(Work instruction) Please transcribe everything from "A bit warmer" down to "coal, we’re screwed." in the comments on CO2 and plant growth below.

(Passage)

____


    • Hi Robin
      No, the Limits to Growth did not include the increase in plant growth due to additional CO2. However, that growth is not estimated to be dramatic.

      A bit warmer wouldn’t be bad. In fact, the next 30 years may show overall benefits from global warming. Pity it won’t stop after 30 years…

      One of the points I’ve tried to make on this weblog is that we are going to be using six times as much energy in 2075 as we are today. Every year. And as it says at the top of this blog, if it all comes from coal, we’re screwed.

      Some change I think we can handle. Maybe even a lot of change. But 3,000 quads? From coal? That’s a toughie.

    • In most environments CO2 is not the bottleneck to plant growth. In most environments it’s water. Nitrogen and phosphorus are second and third (which is why fertilizers contain those elements). Carbon is fourth. Carbon emissions are not necessarily conducive to plant growth, if the change in climate makes it drier.

____

(Available data)
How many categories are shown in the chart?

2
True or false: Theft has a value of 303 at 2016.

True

____

(Solution)
A bit warmer wouldn’t be bad. In fact, the next 30 years may show overall benefits from global warming. Pity it won’t stop after 30 years…

      One of the points I’ve tried to make on this weblog is that we are going to be using six times as much energy in 2075 as we are today. Every year. And as it says at the top of this blog, if it all comes from coal, we’re screwed.